(Dataset excerpts)
-- START --

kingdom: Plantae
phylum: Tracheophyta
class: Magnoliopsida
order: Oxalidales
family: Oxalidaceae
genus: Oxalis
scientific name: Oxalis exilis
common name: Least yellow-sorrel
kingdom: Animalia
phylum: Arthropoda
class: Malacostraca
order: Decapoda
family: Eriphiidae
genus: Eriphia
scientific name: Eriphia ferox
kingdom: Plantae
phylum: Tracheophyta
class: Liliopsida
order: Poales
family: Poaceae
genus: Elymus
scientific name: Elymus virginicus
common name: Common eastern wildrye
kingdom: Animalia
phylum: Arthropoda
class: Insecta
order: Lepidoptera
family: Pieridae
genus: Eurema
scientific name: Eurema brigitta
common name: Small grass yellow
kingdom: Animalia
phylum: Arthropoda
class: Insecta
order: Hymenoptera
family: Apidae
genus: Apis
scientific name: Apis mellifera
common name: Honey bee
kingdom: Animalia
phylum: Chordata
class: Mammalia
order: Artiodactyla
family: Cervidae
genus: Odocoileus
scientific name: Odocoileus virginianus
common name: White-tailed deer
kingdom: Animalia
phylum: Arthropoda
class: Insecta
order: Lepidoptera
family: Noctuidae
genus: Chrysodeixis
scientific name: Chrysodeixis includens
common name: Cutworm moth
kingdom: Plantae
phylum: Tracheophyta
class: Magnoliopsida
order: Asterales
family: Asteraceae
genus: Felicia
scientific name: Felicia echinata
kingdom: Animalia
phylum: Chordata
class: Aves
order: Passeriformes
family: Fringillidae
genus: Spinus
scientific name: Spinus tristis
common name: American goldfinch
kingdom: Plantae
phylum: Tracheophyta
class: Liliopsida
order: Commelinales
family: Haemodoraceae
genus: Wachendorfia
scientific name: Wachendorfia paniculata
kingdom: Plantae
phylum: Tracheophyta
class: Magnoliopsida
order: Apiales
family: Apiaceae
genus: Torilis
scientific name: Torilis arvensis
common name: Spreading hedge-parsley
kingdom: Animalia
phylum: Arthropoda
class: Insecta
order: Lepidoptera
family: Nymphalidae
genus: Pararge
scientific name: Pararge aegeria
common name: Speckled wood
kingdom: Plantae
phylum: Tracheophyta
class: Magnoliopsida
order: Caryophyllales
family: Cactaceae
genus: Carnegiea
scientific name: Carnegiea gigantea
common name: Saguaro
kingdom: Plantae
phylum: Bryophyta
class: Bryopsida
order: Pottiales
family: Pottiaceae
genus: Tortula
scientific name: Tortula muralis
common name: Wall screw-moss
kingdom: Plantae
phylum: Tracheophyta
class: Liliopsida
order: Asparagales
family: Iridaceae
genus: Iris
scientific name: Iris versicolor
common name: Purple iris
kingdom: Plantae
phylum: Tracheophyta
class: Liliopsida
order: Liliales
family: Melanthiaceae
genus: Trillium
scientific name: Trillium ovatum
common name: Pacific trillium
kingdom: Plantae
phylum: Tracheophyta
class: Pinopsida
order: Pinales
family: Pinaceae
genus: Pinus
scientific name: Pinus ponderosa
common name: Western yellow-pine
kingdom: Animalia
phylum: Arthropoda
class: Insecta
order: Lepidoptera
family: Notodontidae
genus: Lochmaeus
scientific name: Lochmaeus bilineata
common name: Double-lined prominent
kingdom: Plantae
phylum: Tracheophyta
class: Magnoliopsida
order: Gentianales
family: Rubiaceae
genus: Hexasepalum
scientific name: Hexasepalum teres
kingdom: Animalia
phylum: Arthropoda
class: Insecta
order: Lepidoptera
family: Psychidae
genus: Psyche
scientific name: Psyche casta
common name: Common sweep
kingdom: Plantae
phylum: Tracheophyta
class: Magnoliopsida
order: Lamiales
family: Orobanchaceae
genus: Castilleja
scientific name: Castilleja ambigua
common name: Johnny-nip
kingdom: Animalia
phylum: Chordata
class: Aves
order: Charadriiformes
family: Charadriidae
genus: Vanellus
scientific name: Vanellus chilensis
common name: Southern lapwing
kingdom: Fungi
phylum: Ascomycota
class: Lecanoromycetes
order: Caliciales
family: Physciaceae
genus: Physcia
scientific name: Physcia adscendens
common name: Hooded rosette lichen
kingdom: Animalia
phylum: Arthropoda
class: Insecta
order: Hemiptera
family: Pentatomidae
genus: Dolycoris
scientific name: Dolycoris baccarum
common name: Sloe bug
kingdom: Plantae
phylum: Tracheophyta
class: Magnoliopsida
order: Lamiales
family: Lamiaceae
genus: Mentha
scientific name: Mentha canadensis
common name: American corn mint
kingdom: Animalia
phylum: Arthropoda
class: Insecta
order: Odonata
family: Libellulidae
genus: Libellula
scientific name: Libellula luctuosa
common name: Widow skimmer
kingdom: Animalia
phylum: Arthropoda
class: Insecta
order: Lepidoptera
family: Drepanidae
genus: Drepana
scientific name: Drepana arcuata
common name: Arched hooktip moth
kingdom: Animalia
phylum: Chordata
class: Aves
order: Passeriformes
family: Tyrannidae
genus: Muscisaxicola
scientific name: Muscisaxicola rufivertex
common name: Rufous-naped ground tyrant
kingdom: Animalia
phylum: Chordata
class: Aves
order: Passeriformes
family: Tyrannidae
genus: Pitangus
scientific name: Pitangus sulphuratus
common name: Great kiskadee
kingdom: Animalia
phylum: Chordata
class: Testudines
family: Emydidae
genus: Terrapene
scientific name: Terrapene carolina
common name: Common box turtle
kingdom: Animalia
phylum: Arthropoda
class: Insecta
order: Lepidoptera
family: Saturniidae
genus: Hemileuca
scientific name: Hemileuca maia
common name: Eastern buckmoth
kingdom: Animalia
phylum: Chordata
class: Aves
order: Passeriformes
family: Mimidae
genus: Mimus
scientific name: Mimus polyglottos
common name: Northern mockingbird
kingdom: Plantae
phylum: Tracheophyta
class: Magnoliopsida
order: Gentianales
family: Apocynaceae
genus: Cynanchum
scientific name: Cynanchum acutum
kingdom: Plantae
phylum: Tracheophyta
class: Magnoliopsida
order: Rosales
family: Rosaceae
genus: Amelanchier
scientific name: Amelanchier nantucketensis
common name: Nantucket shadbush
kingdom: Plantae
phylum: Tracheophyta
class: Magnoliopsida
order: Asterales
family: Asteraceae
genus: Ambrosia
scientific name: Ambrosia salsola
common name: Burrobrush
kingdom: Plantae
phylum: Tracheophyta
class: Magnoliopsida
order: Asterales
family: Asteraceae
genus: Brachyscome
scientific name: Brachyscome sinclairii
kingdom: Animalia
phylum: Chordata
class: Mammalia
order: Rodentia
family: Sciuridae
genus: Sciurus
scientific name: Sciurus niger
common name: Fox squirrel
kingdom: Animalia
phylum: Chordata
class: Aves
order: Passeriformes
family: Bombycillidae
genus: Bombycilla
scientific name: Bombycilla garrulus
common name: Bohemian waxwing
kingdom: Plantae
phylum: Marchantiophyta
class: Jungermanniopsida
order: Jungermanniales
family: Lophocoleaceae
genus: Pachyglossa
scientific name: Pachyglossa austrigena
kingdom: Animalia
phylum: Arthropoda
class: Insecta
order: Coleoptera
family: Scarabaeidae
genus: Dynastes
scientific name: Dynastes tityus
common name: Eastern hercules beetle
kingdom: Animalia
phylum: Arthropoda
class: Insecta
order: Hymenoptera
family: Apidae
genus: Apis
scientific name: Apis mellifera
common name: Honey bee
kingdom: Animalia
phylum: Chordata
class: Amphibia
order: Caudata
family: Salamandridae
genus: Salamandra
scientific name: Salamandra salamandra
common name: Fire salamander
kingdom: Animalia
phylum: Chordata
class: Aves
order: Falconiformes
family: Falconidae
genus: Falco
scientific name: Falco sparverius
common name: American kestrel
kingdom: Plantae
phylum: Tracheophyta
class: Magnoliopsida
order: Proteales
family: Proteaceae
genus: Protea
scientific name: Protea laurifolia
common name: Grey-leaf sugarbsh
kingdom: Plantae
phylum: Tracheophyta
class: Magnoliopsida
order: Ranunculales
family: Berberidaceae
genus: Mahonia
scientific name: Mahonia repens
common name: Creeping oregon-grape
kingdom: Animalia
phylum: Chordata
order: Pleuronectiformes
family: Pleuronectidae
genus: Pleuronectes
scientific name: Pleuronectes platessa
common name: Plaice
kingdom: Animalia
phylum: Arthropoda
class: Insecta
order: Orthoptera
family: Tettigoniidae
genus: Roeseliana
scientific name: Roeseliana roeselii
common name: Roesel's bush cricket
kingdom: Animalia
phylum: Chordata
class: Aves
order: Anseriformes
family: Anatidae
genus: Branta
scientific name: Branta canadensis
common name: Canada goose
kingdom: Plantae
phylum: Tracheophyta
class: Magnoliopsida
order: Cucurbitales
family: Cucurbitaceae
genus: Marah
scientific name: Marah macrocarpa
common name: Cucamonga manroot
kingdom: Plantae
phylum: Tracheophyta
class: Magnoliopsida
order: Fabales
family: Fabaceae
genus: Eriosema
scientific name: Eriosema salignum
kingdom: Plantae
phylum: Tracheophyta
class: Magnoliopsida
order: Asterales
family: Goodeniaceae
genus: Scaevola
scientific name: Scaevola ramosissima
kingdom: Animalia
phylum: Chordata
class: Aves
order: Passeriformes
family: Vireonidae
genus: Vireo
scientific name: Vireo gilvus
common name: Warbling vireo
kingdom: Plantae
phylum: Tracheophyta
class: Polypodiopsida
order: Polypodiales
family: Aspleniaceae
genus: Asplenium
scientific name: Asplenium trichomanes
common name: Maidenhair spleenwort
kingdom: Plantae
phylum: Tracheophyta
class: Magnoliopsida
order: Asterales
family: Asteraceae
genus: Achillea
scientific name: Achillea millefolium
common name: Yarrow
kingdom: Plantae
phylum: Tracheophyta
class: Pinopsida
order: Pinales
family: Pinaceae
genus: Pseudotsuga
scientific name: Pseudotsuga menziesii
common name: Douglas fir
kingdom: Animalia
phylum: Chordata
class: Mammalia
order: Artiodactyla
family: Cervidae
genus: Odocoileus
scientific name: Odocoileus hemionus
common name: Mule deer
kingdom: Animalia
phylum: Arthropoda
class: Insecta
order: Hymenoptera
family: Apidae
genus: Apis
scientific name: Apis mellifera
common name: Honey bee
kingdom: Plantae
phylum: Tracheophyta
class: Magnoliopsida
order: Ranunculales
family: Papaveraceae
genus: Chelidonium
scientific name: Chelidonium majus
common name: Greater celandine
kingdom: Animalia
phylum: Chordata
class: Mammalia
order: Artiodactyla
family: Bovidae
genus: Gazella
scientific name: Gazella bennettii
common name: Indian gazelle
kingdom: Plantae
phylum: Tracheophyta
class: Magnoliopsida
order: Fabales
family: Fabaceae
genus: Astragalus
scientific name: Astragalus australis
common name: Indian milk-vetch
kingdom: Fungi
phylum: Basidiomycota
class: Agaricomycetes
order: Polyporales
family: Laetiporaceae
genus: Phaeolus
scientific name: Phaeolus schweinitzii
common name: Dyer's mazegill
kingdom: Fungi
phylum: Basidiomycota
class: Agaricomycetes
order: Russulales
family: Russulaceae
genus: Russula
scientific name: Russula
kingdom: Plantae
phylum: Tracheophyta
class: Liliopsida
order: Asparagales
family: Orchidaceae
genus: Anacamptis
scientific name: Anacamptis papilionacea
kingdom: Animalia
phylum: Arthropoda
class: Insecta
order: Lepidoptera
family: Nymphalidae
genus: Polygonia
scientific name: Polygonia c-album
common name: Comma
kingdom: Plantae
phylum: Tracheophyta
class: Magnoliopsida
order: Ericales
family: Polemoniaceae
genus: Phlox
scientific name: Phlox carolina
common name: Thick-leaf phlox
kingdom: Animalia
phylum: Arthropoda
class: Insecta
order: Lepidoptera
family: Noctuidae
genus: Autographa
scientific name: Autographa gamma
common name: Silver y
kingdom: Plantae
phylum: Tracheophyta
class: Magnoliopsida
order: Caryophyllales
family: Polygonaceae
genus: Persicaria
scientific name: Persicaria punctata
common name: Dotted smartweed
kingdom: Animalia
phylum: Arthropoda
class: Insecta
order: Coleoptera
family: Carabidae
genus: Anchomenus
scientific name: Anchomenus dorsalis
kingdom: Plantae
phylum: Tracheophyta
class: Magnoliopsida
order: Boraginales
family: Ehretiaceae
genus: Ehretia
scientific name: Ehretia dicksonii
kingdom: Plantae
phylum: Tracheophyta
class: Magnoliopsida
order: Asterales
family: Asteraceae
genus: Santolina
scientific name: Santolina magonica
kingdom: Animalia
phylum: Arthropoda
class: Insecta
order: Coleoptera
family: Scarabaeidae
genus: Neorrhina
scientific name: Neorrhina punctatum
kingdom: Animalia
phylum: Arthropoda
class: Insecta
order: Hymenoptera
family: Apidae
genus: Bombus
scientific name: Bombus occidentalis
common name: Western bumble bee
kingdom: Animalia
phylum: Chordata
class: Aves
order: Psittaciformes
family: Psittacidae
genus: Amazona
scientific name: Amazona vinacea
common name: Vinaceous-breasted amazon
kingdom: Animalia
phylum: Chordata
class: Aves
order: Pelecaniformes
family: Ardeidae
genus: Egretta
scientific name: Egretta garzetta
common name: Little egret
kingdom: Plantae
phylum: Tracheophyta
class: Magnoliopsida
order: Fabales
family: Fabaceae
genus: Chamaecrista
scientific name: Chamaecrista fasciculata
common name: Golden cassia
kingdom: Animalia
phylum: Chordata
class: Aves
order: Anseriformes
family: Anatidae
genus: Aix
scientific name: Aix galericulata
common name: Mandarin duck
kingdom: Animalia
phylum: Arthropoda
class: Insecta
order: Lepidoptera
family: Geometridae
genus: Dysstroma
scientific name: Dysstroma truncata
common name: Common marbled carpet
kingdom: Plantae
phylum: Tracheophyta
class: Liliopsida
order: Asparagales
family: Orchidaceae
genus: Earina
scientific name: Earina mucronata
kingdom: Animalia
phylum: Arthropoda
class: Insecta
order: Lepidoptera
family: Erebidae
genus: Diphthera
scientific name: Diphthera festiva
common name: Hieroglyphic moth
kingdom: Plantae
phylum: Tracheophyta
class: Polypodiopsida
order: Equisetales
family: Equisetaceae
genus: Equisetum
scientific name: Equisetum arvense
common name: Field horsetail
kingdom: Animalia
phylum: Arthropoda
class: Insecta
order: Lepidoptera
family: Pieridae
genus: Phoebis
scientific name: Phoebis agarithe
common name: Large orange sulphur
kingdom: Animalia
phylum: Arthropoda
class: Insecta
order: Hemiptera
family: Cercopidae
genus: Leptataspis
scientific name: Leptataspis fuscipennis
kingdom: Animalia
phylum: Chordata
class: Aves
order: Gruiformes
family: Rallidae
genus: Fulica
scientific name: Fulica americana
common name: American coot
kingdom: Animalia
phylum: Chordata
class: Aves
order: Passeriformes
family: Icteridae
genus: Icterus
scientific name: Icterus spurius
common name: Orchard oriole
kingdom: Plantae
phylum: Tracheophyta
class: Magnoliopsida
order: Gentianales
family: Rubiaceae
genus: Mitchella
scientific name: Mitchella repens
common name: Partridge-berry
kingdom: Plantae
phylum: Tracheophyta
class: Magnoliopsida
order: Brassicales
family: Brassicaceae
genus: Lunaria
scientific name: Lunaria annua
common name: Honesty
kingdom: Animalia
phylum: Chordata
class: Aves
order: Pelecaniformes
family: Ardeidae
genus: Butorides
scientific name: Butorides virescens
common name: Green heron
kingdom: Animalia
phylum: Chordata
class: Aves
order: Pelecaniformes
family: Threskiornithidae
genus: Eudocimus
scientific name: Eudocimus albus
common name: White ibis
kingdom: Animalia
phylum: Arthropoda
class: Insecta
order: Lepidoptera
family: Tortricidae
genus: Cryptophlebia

-- END --

▸ Set task
Please copy the listing above word for word, from its first line down to and including the line containing "family: Eriphiidae".

▸ Reply to the exercise
kingdom: Plantae
phylum: Tracheophyta
class: Magnoliopsida
order: Oxalidales
family: Oxalidaceae
genus: Oxalis
scientific name: Oxalis exilis
common name: Least yellow-sorrel
kingdom: Animalia
phylum: Arthropoda
class: Malacostraca
order: Decapoda
family: Eriphiidae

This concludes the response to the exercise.